900 GB/s bandwidth on V100 enables high-throughput serving versus GTX 1070's 256 GB/s bottleneck. FP32 at 15.7 TFLOPS doubles GTX 1070's 6.5 TFLOPS for real-time queries.

Fine-tuning
V100

V100's tensor cores and 125 TFLOPS FP16 speed gradient updates 19-fold compared to GTX 1070. NVLink aids multi-GPU fine-tuning scalability.

Stable Diffusion
V100

V100's 16-32 GB VRAM fits full models without tiling, unlike GTX 1070's 8 GB limit. 900 GB/s bandwidth generates images 3.5 times faster.

Scientific Computing
V100

15.7 TFLOPS FP32 and PCIe 3.0/NVLink on V100 outperform GTX 1070's 6.5 TFLOPS for simulations. Higher bandwidth handles large matrices efficiently.

Frequently Asked Questions

How much faster is V100 than GTX 1070 in FP16?

V100 delivers 125 TFLOPS FP16 versus GTX 1070's 6.5 TFLOPS, a 19 times performance advantage. This gap shines in deep learning training with mixed precision.

Can GTX 1070 handle modern AI workloads?

GTX 1070's 8 GB VRAM and 256 GB/s bandwidth limit it to small models under 1 billion parameters. It struggles with batch sizes beyond 16 on transformers due to memory constraints.

What is the cloud pricing for V100?

V100 offers start at $0.10 per hour, averaging $0.94 per hour across 72 providers. GTX 1070 has no live cloud offers.

Which has better memory bandwidth?

V100 provides 900 GB/s with HBM2, 3.5 times the GTX 1070's 256 GB/s GDDR5. This enables larger batches in training.
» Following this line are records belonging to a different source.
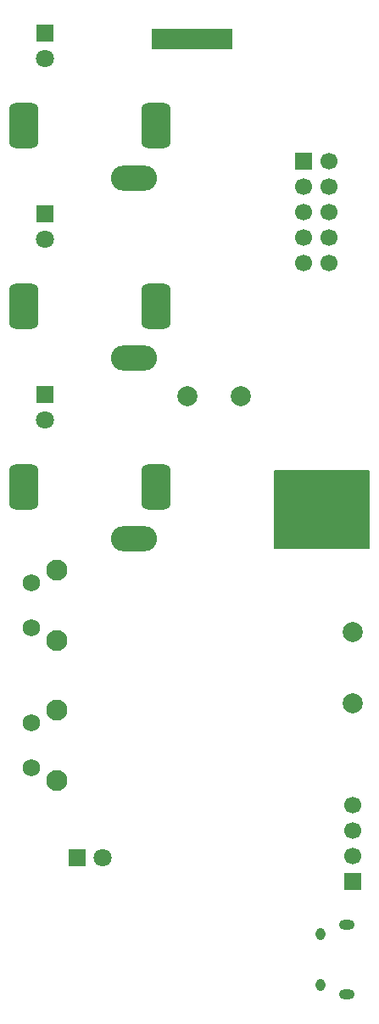
<source format=gbr>
%TF.GenerationSoftware,KiCad,Pcbnew,(6.0.4)*%
%TF.CreationDate,2022-03-21T16:46:14+00:00*%
%TF.ProjectId,Ball_Base_Components,42616c6c-5f42-4617-9365-5f436f6d706f,rev?*%
%TF.SameCoordinates,Original*%
%TF.FileFunction,Soldermask,Bot*%
%TF.FilePolarity,Negative*%
%FSLAX46Y46*%
G04 Gerber Fmt 4.6, Leading zero omitted, Abs format (unit mm)*
G04 Created by KiCad (PCBNEW (6.0.4)) date 2022-03-21 16:46:14*
%MOMM*%
%LPD*%
G01*
G04 APERTURE LIST*
G04 Aperture macros list*
%AMRoundRect*
0 Rectangle with rounded corners*
0 $1 Rounding radius*
0 $2 $3 $4 $5 $6 $7 $8 $9 X,Y pos of 4 corners*
0 Add a 4 corners polygon primitive as box body*
4,1,4,$2,$3,$4,$5,$6,$7,$8,$9,$2,$3,0*
0 Add four circle primitives for the rounded corners*
1,1,$1+$1,$2,$3*
1,1,$1+$1,$4,$5*
1,1,$1+$1,$6,$7*
1,1,$1+$1,$8,$9*
0 Add four rect primitives between the rounded corners*
20,1,$1+$1,$2,$3,$4,$5,0*
20,1,$1+$1,$4,$5,$6,$7,0*
20,1,$1+$1,$6,$7,$8,$9,0*
20,1,$1+$1,$8,$9,$2,$3,0*%
G04 Aperture macros list end*
%ADD10C,0.150000*%
%ADD11C,0.100000*%
%ADD12R,1.800000X1.800000*%
%ADD13C,1.800000*%
%ADD14C,2.000000*%
%ADD15R,1.700000X1.700000*%
%ADD16C,1.700000*%
%ADD17O,0.950000X1.250000*%
%ADD18O,1.550000X1.000000*%
%ADD19RoundRect,0.725000X-0.725000X1.575000X-0.725000X-1.575000X0.725000X-1.575000X0.725000X1.575000X0*%
%ADD20O,4.600000X2.500000*%
%ADD21C,2.100000*%
%ADD22C,1.750000*%
G04 APERTURE END LIST*
D10*
X152700000Y-101450000D02*
X162100000Y-101450000D01*
X162100000Y-101450000D02*
X162100000Y-109100000D01*
X162100000Y-109100000D02*
X152700000Y-109100000D01*
X152700000Y-109100000D02*
X152700000Y-101450000D01*
G36*
X152700000Y-101450000D02*
G01*
X162100000Y-101450000D01*
X162100000Y-109100000D01*
X152700000Y-109100000D01*
X152700000Y-101450000D01*
G37*
%TO.C,FID1*%
G36*
X148400000Y-59300000D02*
G01*
X140400000Y-59300000D01*
X140400000Y-57300000D01*
X148400000Y-57300000D01*
X148400000Y-59300000D01*
G37*
D11*
X148400000Y-59300000D02*
X140400000Y-59300000D01*
X140400000Y-57300000D01*
X148400000Y-57300000D01*
X148400000Y-59300000D01*
%TD*%
D12*
%TO.C,D5*%
X129700000Y-75800000D03*
D13*
X129700000Y-78340000D03*
%TD*%
D12*
%TO.C,D3*%
X132960000Y-140000000D03*
D13*
X135500000Y-140000000D03*
%TD*%
D14*
%TO.C,TP3*%
X149300000Y-94000000D03*
%TD*%
D12*
%TO.C,D4*%
X129700000Y-57725000D03*
D13*
X129700000Y-60265000D03*
%TD*%
D12*
%TO.C,D6*%
X129700000Y-93800000D03*
D13*
X129700000Y-96340000D03*
%TD*%
D14*
%TO.C,TP2*%
X160500000Y-117500000D03*
%TD*%
D15*
%TO.C,J2*%
X160500000Y-142380000D03*
D16*
X160500000Y-139840000D03*
X160500000Y-137300000D03*
X160500000Y-134760000D03*
%TD*%
D17*
%TO.C,J3*%
X157215000Y-152700000D03*
X157215000Y-147700000D03*
D18*
X159915000Y-146700000D03*
X159915000Y-153700000D03*
%TD*%
D19*
%TO.C,J5*%
X127600000Y-85000000D03*
D20*
X138600000Y-90200000D03*
D19*
X140800000Y-85000000D03*
%TD*%
D14*
%TO.C,TP1*%
X160500000Y-124600000D03*
%TD*%
D19*
%TO.C,J6*%
X127600000Y-103000000D03*
D20*
X138600000Y-108200000D03*
D19*
X140800000Y-103000000D03*
%TD*%
D21*
%TO.C,CONNECT1*%
X130890000Y-125340000D03*
X130890000Y-132350000D03*
D22*
X128400000Y-131100000D03*
X128400000Y-126600000D03*
%TD*%
D15*
%TO.C,J1*%
X155562500Y-70500000D03*
D16*
X158102500Y-70500000D03*
X155562500Y-73040000D03*
X158102500Y-73040000D03*
X155562500Y-75580000D03*
X158102500Y-75580000D03*
X155562500Y-78120000D03*
X158102500Y-78120000D03*
X155562500Y-80660000D03*
X158102500Y-80660000D03*
%TD*%
D21*
%TO.C,RESET1*%
X130890000Y-118350000D03*
X130890000Y-111340000D03*
D22*
X128400000Y-117100000D03*
X128400000Y-112600000D03*
%TD*%
D14*
%TO.C,TP4*%
X144000000Y-94000000D03*
%TD*%
D19*
%TO.C,J4*%
X127600000Y-67000000D03*
D20*
X138600000Y-72200000D03*
D19*
X140800000Y-67000000D03*
%TD*%
M02*

</source>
Is V100 more power-hungry?

V100's 300W TDP doubles GTX 1070's 150W, but yields 52 GFLOPS per watt FP32 versus 43. Absolute output favors V100 for compute-intensive tasks.

What interconnects does V100 support?

V100 uses NVLink and PCIe 3.0 for multi-GPU scaling, absent on GTX 1070's PCIe-only design. This boosts distributed training efficiency.

Which is cheaper to rent, the GTX 1070 or the V100?

Cloud rental prices for both the GTX 1070 and V100 vary by provider, configuration, and availability. This page shows live pricing from 25+ providers updated every 60 seconds. Scroll to the Live Cloud Pricing section to compare current rates.

How much VRAM does the GTX 1070 have compared to the V100?

The GTX 1070 has 8 GB of GDDR5 memory. The V100 has 16 to 32 GB of HBM2 memory.

Can I find GTX 1070 and V100 GPUs available to rent right now?

Yes. This page shows real-time availability across 25+ cloud GPU providers. The Live Cloud Pricing section displays only in-stock offers with current pricing.

What is the main difference between the GTX 1070 and the V100?

The GTX 1070 uses the Pascal architecture (2016) while the V100 uses Volta (2017). The V100 delivers 19.2x the FP16 throughput and 3.5x the memory bandwidth of the GTX 1070.